Page extract
========================================================================

Sensitive detection of testosterone and testosterone prohormone administrations based on urinary concentrations and carbon isotope ratios of androsterone and etiocholanolone.

Abstract

The testing strategy for the detection of testosterone (T) or T-prohormones is based on the longitudinal evaluation of urinary steroid concentrations accompanied by subsequent isotope ratio mass spectrometry (IRMS)-based confirmation of samples showing atypical concentrations or concentration ratios. In recent years, the IRMS methodology focussed more and more on T itself and on the metabolites of T, 5α- and 5β-androstanediol. These target analytes showed the best sensitivity and retrospectivity, but their use has occasionally been challenging due to their comparably low urinary concentrations. Conversely, the carbon isotope ratios (CIR) of the main urinary metabolites of T, androsterone (A) and etiocholanolone (EITO), can readily be measured even from low urine volumes; those however, commonly offer a lower sensitivity and shorter retrospectivity in uncovering T misuse. Within this study, the CIRs of A and ETIO were combined with their urinary concentrations, resulting in a single parameter referred to as 'difference from weighted mean' (DWM). Both glucuronidated and sulfated steroids were investigated, encompassing a reference population (n = 110), longitudinal studies on three individuals, influence of ethanol in two individuals, and re-analysis of several administration studies including T, dihydrotestosterone, androstenedione, epiandrosterone, dehydroepiandrosterone, and T-gel. Especially DWM calculated for the sulfoconjugated steroids significantly prolonged the detection time of steroid hormone administrations when individual reference ranges were applied. Administration studies employing T encompassing CIR common for Europe (-23.8‰ and -24.4‰) were investigated and, even though for a significantly shorter time period and less pronounced, DWM could demonstrate the exogenous source of T metabolites.

========================================================================

Aim of the exercise
Answer these questions about the abstract, each in a few words.
(a) How many people were in the reference population?
(b) What name is given to the single parameter that combines carbon isotope ratios with urinary concentrations?
(c) What carbon isotope ratios did the testosterone used in the administration studies have?

========================================================================

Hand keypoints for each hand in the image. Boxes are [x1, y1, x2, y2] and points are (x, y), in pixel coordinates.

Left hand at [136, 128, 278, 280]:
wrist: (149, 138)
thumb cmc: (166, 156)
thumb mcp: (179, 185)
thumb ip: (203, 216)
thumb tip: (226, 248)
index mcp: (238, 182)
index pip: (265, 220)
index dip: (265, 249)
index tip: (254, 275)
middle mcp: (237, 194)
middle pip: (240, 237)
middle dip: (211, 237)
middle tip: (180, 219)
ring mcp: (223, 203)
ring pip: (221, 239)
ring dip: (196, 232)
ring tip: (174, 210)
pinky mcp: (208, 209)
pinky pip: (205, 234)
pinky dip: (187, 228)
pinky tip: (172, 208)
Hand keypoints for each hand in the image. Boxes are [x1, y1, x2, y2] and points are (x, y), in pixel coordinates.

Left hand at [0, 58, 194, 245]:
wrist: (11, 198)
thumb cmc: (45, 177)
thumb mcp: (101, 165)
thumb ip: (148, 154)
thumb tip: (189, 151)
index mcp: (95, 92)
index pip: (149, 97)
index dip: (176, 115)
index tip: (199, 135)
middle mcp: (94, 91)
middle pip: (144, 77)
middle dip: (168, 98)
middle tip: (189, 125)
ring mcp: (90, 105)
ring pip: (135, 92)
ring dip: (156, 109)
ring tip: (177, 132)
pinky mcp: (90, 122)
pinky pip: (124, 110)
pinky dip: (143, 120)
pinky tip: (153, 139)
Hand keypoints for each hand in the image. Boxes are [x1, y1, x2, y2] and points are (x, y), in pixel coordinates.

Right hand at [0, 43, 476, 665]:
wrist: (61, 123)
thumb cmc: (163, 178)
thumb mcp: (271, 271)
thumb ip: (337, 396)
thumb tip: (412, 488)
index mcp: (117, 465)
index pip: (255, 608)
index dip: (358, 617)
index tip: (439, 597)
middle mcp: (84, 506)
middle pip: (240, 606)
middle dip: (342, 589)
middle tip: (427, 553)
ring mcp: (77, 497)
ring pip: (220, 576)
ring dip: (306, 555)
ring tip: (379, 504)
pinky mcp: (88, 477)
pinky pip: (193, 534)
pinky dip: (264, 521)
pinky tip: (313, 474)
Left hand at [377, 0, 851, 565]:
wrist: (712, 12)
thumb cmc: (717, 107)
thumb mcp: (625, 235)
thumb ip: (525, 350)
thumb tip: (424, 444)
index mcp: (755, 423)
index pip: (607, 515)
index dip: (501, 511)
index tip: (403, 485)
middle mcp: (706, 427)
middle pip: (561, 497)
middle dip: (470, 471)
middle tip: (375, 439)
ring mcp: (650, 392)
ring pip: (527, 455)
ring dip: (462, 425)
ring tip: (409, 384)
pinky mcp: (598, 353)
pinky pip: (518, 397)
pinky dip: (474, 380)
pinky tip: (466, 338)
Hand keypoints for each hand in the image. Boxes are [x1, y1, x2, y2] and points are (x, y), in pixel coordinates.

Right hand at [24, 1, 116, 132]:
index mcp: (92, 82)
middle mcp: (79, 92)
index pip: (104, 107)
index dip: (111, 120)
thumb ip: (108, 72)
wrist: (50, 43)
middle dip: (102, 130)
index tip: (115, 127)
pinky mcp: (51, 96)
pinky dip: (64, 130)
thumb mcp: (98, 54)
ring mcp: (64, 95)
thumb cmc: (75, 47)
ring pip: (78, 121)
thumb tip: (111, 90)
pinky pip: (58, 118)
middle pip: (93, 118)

========================================================================

Task answer
(a) 110
(b) Difference from weighted mean (DWM)
(c) -23.8‰ and -24.4‰